La scène française n’était pas en reste pour autant, et beaucoup de groupes de qualités étaient programmés cette année. Alcest, Tagada Jones, Sidilarsen, Igorrr, Regarde les Hommes Tomber, Déluge, Mars Red Sky, Betraying the Martyrs et les légendaires Trust nous ont fait l’honneur de leur présence.

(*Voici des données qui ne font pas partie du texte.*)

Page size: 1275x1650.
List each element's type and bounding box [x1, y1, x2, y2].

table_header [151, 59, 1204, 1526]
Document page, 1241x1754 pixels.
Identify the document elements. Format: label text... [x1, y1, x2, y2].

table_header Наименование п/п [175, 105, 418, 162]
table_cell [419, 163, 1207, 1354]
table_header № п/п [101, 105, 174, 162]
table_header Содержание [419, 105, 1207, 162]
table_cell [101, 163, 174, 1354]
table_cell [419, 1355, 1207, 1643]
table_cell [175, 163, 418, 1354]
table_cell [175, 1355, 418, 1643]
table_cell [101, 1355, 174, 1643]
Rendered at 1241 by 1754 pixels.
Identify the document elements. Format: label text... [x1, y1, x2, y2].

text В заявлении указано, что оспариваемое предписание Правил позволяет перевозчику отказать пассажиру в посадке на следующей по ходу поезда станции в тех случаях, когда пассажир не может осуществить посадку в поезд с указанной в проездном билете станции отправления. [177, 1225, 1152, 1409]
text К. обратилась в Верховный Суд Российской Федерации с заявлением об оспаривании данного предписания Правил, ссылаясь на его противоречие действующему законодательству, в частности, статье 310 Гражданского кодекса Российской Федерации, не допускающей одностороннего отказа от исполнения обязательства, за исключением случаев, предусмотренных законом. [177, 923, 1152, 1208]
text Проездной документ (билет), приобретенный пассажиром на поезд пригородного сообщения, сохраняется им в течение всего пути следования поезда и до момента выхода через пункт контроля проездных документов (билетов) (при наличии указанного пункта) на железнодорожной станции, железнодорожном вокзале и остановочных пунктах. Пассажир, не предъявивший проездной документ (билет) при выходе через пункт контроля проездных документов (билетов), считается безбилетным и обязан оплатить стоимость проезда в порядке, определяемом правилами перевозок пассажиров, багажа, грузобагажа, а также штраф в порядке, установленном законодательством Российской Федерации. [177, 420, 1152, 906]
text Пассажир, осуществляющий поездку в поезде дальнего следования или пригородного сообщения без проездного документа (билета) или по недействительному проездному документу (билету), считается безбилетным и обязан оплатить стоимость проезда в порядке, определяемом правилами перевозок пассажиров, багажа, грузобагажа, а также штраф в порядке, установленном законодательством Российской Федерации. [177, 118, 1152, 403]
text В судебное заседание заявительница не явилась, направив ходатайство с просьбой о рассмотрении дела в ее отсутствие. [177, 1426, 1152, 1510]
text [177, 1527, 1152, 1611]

Mais si il y a bien un concert qui a marqué l’esprit du public lors de ce Hellfest 2017, c’est le show des nantais déjantés d’Ultra Vomit qui n’avaient pas trainé leurs guêtres à Clisson depuis 2008. Même en plein soleil le dimanche après-midi, le public a répondu présent en nombre pour assister au concert loufoque et absurde que nous avaient concoctés les quatre membres du groupe pour la sortie de leur dernier album “Panzer Surprise”. Ce Hellfest 2017 a tenu toutes ses promesses, et ni la chaleur pesante ni la poussière n’auront eu raison du moral et de la détermination des nombreux festivaliers, présents cette année en nombre record!